To Hawaii’s Democrats, next year’s open U.S. Senate seat looks like a primary-only affair.
The talk is of the heavyweights circling each other, each ticking off their reasons for winning.
Former U.S. Rep. Ed Case was first out of the box this week, with an emailing to supporters announcing that he took a poll and was ahead and they should send him money.
Case detailed only how his poll showed him winning in a theoretical match-up with former Mayor Mufi Hannemann (Case up 47 percent to 35 percent) and then against former Gov. Linda Lingle (up 49 percent to 37 percent). Case says his poll had other match-ups, but they were not disclosed. Still, Case said he was still thinking about what he should do. Hint: It is being the next U.S. senator from Hawaii.
That is what a lot of Hawaii Democrats would like to be.
Hannemann is making himself more and more visible every hour. He’s marching in parades, he’s firing off Twitter messages about his parade marching and he’s pumping up his Facebook page with pictures from the parade. Still, a glowing social media profile does not a primary winner make.
Congresswomen Colleen Hanabusa and Mazie Hirono have neither taken themselves out of speculation, nor appear close to any announcements. At the same time, Lt. Gov. Brian Schatz and even former Gov. John Waihee have been mentioned. Schatz is not saying and Waihee had initially taken himself out of the speculation, but his name still pops up.
What the Democrats might want to contemplate is who can run effectively against Lingle.
It is not a sure thing that she will run.
GOP observers note that Lingle did not attend last week’s county GOP convention, nor has she started any serious private planning. Some strong allies say that Lingle herself is not sure if she will run.
"It is not on her radar," a former Lingle strategist said.
If her radar screen does light up, it behooves the Democrats to pay attention.
There are a lot of reason why Lingle could win.
Some Democrats say Lingle is vulnerable because the GOP doesn’t have strong grassroots appeal and Lingle never developed a grassroots organization — and besides, there are a lot more Democrats than there are Republicans in Hawaii.
As one former popular Hawaii Democrat once said: "I don’t know if I should water the grassroots, cut them or pee on them."
Grassroots are great to have, but as one GOP strategist said, "Grassroots supporters means you have to ability to inspire and motivate individuals."
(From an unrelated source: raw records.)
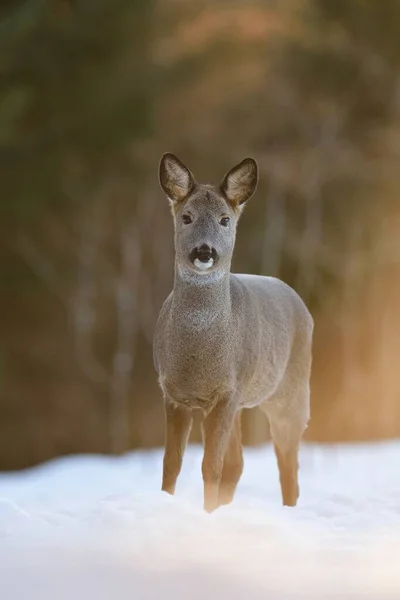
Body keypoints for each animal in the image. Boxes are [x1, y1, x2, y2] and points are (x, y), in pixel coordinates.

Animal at [153, 152, 312, 512]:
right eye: (187, 216)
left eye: (224, 219)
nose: (204, 251)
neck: (196, 358)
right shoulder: (174, 393)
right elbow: (172, 464)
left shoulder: (228, 392)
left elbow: (210, 466)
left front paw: (207, 515)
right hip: (245, 403)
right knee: (239, 464)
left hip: (291, 392)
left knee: (289, 465)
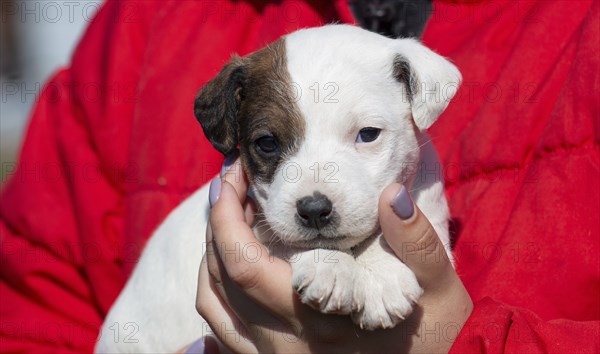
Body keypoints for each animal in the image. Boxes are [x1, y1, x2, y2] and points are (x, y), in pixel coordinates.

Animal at [96, 24, 460, 354]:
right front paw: (331, 267)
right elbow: (284, 241)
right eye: (268, 143)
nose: (314, 210)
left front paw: (381, 276)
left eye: (368, 134)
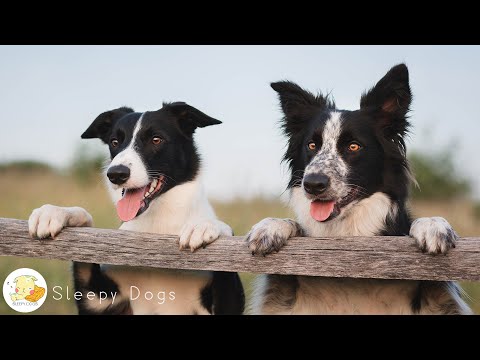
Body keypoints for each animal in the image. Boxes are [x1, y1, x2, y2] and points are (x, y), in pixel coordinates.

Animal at [28, 101, 246, 316]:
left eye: (156, 140)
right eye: (115, 142)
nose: (116, 174)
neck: (157, 226)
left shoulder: (228, 306)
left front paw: (204, 226)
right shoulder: (97, 302)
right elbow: (85, 223)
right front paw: (54, 212)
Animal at [248, 64, 472, 316]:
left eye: (354, 146)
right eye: (312, 145)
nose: (312, 184)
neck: (347, 234)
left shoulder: (437, 300)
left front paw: (432, 225)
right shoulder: (281, 299)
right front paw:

And Lingle is fully capable of making that work.
At the same time, it should worry Democrats that there is no clear frontrunner in their Senate stable. That can produce a bloody and expensive Democratic primary.
If Hannemann, Hanabusa, Schatz and Case get in the race it could exhaust all four corners of the Democratic power block. Lingle would not likely have strong primary opposition, while the winning Democrat is likely to be damaged goods.
Lingle would also have a lot of money. On a national level, the Democrats have 23 Senate races to defend; they will not be thinking about dumping money into the historically blue state of Hawaii, birthplace of President Baracak Obama.
Republicans, in contrast, can put up a strong, well-financed campaign if it means turning the Senate majority to their column.
Today it is not a sure bet that Lingle will run, but if she does, the Democrats will be in a real fight.